The OTTO linebacker will often be positioned along the line of scrimmage as a run-stopper rather than five yards off the line in a traditional 4-3 formation. The 6-foot-2, 240-pound Watson made only six starts during his time with the Bucs but used his athleticism to full advantage on their special teams, much as Reynolds did for the Jaguars as a rookie.
It wasn’t Watson’s intent to spend at least as much time with the Jaguars’ athletic training staff as with new linebackers coach Robert Saleh. But he’s grateful for the help he got in the rehabilitation process.
”We don’t want to go in and rush things and then come out with the same sort of injury,” he said. ”As much as I’ve wanted to do things my way, I didn’t. And I’m glad I listened to them.”
Even without Watson, the Jaguars already appear to be improved at stopping the run. They have given up a total of 78 yards on the ground and only three rushing first downs in the first halves of their two games.
But the Lions could utilize 1,000-yard rusher Reggie Bush, 4,000-yard passer Matthew Stafford and All-Pro wide receiver Calvin Johnson for a considerable chunk of the first two quarters.
”It’s always great to play against competition like this — a big-time quarterback, athletic running back, receivers and tight ends,” Posluszny said. ”So it’ll be a great challenge for our defense and great preparation for us.”
The Jaguars plan to have Bortles replace Chad Henne sometime during the second quarter, presumably while the Lions still have Ndamukong Suh and Ezekiel Ansah lined up as part of their defensive front. Bortles hasn’t faced much in the way of blitzes or heavy pressure from second-team defenses, although his passing statistics through two games — 18 completions in 28 attempts for 277 yards with no interceptions — are far superior to that of another rookie taken in the first round of the NFL Draft.
”This whole preseason has been a good challenge,” Henne said. ”Tampa had a great front, Chicago and now Detroit. We’ll see if we can establish the run early and protect in the pass game.”
Those two goals could be a handful in light of the unsettled situations at right tackle and center. Cameron Bradfield will make his first start in place of Austin Pasztor, who will miss at least the next month after fracturing his right hand at Chicago. And Bradley is leaning toward moving right guard Jacques McClendon, who didn’t play at all at center against the Bears, into what has been Mike Brewster’s starting spot.
McClendon, Brewster and rookie Luke Bowanko, whose ankle injury last week wasn’t as serious as first feared, should all get a look against the Lions.

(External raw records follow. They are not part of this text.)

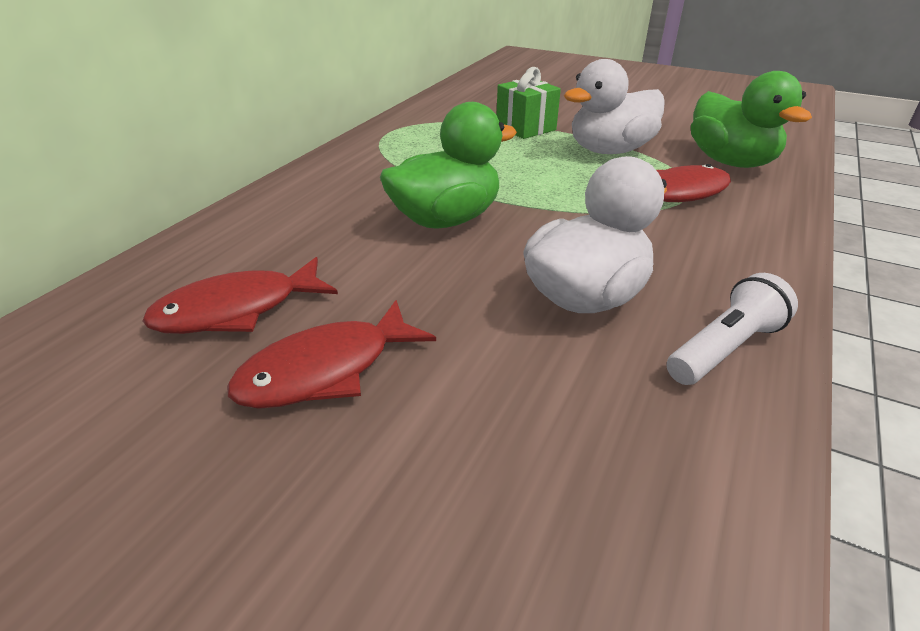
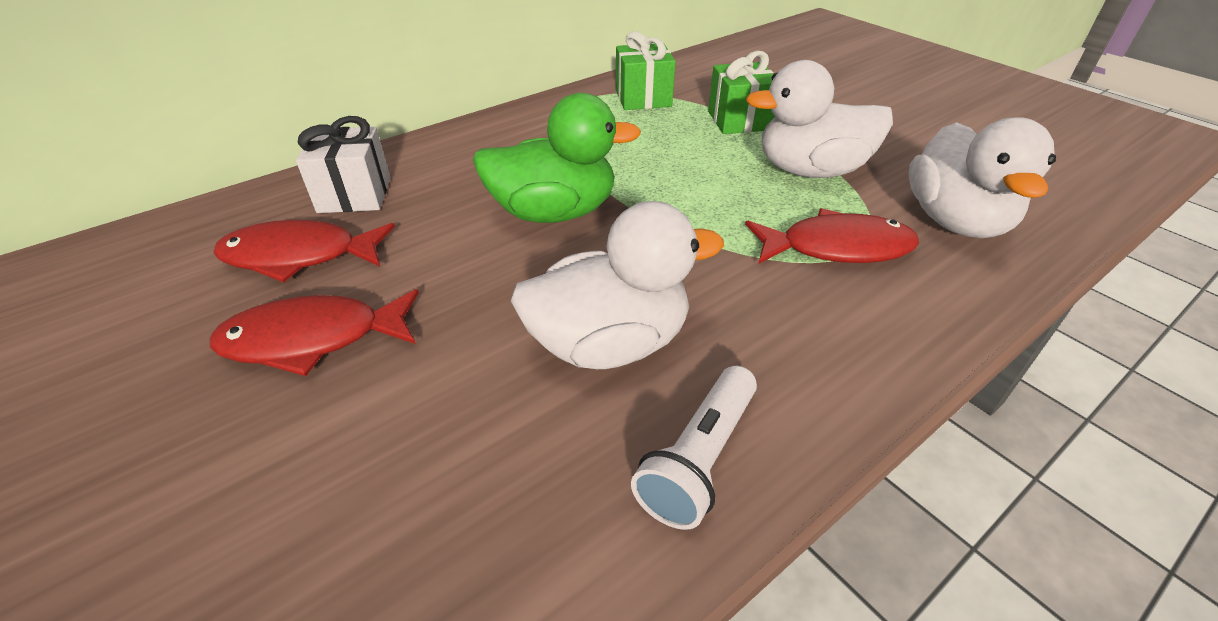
camera: 25 degrees right, 5 degrees up
(241, 248) = (355, 195): none -> white gift
(434, 125) = (643, 98): none -> green gift
(724, 348) = (699, 458): white flashlight -> white flashlight turned 135 degrees clockwise
(730, 162) = (955, 221): green duck -> white duck

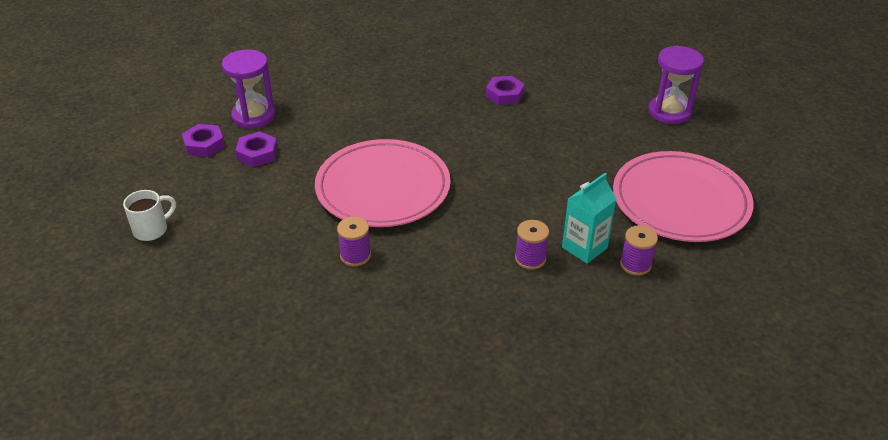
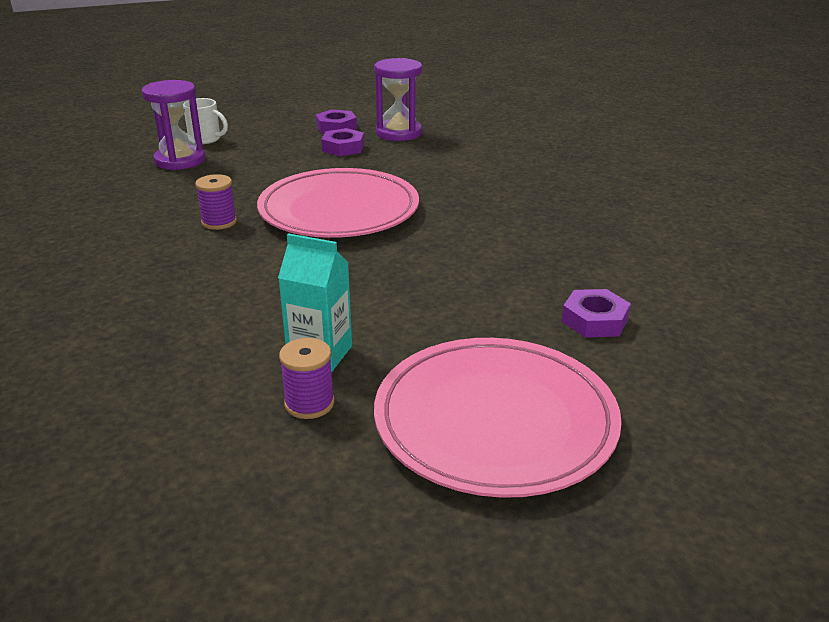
camera: 65 degrees right, 10 degrees down
(504, 95) = (593, 236): purple nut -> purple nut (595, 320)
(530, 259) = (272, 319): purple spool -> none
(669, 112) = (727, 369): purple hourglass -> purple hourglass (180, 160)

”I trust all three of them,” Henne said. ”All three of them have done some good things. We’ll see who stands out in these next two preseason games.”
Bradfield started the final 11 games of the 2013 season at left tackle after first-round draft pick Luke Joeckel was lost due to a fractured right ankle.
”I thought he did a really nice job last year filling in,” Bradley said. ”He started off a little bit slower in training camp, and now he’s picked up steam. He’s been doing really well, especially in the last week-and-a-half.”